Julius Duncan's Blog

Brands for a social age

Is social growing up?

The mood music around social media has shifted significantly in the last 12 months.

At Headstream we’ve had the privilege of chairing Brand Republic’s Social Media  Strategy conference in 2010, and 2011. What was noticeable at this year’s 5th July event was a refreshing honesty that few brands have ‘cracked’ social as yet, and that early integration of social into the broader marketing strategy is the route to success. This was in contrast to last year’s event where the mood was more triumphalist, and at times reflected the view that social was ‘just another channel’, that had been mastered.

As a result, the day was full of great opportunities to learn from the challenges and surprises brands have faced in social, as well as their successes, and to have an honest and open discussion about the challenges we share as marketers responding to social.

Here are some stand-out moments from the day for us.

1 – It’s all about the customer

Jonathan Williams, Director of e-Marketing at Trader Media Group (owner of Auto Trader) reminded us that ‘getting closer to customers’ is at the heart of social strategy. He emphasised the gilt-edged opportunity that social networks and two-way conversations are giving brands to achieve this. Kathleen Schneider from Dell, echoed Jonathan’s point, saying that CEO Michael Dell’s mantra has always been ‘Find ways to get closer to your customer’.

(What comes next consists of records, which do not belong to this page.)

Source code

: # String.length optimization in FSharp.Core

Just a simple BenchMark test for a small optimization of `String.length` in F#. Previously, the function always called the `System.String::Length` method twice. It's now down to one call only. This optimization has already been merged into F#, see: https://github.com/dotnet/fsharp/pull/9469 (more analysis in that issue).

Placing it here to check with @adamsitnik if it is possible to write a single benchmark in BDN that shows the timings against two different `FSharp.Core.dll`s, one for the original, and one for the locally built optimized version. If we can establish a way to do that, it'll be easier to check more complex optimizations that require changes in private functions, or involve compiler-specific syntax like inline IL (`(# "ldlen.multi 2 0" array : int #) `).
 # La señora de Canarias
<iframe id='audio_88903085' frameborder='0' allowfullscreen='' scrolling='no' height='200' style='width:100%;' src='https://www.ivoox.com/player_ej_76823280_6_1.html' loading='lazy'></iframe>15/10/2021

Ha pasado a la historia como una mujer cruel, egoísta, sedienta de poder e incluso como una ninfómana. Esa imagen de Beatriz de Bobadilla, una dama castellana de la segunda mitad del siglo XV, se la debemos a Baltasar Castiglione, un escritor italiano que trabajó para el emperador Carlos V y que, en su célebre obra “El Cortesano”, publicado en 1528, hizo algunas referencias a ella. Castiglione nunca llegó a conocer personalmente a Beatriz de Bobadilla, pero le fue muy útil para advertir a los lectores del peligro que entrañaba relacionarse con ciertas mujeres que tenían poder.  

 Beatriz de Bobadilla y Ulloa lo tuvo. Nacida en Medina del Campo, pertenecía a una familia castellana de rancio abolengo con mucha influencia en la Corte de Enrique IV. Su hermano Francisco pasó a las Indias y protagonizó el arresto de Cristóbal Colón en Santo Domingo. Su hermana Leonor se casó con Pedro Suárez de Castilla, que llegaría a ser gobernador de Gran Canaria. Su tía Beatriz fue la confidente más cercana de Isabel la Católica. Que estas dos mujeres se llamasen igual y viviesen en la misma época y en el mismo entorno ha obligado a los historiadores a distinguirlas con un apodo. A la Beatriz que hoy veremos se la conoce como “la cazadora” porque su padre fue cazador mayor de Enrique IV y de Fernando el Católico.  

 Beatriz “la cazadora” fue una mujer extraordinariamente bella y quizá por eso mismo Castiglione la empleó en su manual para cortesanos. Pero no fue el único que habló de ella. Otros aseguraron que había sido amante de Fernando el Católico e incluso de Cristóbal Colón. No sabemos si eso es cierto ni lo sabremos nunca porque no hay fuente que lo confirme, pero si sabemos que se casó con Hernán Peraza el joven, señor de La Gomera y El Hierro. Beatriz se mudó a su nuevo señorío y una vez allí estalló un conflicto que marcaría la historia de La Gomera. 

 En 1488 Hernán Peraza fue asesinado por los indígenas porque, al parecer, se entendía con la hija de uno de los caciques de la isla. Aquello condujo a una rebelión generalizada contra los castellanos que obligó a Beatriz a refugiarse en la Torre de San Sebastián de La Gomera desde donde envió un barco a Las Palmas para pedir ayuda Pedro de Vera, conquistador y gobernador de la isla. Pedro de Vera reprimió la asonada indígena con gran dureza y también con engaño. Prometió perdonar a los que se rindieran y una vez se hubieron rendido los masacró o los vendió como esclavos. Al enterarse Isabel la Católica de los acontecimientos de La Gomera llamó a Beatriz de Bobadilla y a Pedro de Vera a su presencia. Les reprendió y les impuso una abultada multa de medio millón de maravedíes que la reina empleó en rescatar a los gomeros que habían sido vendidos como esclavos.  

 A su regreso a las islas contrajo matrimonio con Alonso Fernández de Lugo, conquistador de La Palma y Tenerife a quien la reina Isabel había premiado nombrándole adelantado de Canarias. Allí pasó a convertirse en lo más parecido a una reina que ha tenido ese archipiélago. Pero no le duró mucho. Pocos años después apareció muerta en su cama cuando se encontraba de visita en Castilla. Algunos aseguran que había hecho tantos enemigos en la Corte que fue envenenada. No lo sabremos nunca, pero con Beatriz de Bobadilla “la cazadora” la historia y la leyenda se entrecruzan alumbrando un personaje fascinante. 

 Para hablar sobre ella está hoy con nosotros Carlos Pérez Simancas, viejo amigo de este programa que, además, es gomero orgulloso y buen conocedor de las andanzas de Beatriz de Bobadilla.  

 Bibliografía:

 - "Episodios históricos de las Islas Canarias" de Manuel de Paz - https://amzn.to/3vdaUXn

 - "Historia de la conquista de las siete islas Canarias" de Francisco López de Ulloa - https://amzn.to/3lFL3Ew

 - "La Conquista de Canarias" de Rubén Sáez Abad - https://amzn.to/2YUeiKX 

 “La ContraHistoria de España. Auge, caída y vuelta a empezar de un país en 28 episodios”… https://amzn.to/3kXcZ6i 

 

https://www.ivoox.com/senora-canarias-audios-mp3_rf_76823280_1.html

2 – Should we get hung up on complex ROI formulas?

For Dell the fact that social media has allowed it to get closer to customers in multiple ways is enough ROI in itself to justify the company’s heavy investment in social. Similarly, Cheryl Calverley, from Birds Eye Iglo Group, said the fact that social has ‘made word of mouth measurable for the first time’ is a significant ROI for any brand.

3 – Integrate social as early as possible in strategy and planning

Stressing the need to integrate social into brand and campaign thinking as early as possible, Melissa Littler, Marketing Director at online retailer Brand Alley, said ‘Social works best when it isn’t a bolt-on, when it’s thought about from the outset, and creative is optimised (for it)’. Peter Markey, Chief Marketing Officer at insurer RSA Group, said that the ‘More Than Freeman’ campaign for RSA’s UK insurance brand More Than, had ‘considered social from the start’. This was reinforced by Asad ur Rehman, Director, Global Media (Foods) at Unilever, who said “Social strategy has to be integrated. Embed social upfront in your marketing strategy or your business strategy, it cannot stand alone.”

4. Earning the right to engage

Asad encouraged the room to keep adapting traditional marketing thinking in order to respond effectively to social. “As marketers we need to switch our gears. First we need to earn the right to sit at the (community’s) table, then we have to earn attention, then and only then, we might have earned the right to deliver a product message.” Asad cited Lynx’s ‘Keeping Keeley’ campaign as a great example of this approach.

On the same theme, Peter Markey, said that the personality brought by the More Than Freeman character earns the brand the right to engage with customers who typically only contact their insurer once a year, at renewal. Peter also shared the insight that early in the campaign the tone of voice used on social platforms by the character was ‘too quirky’ and didn’t engage, but by observing interaction levels, testing and learning, a more effective tone of voice was developed that earned significant engagement.

Keep the customer at the centre, integrate social early, see the bigger picture on ROI, earn the right to engage, and be ready to test, learn, fail and adapt.

All great points, and signals that social is no longer the new kid on the block.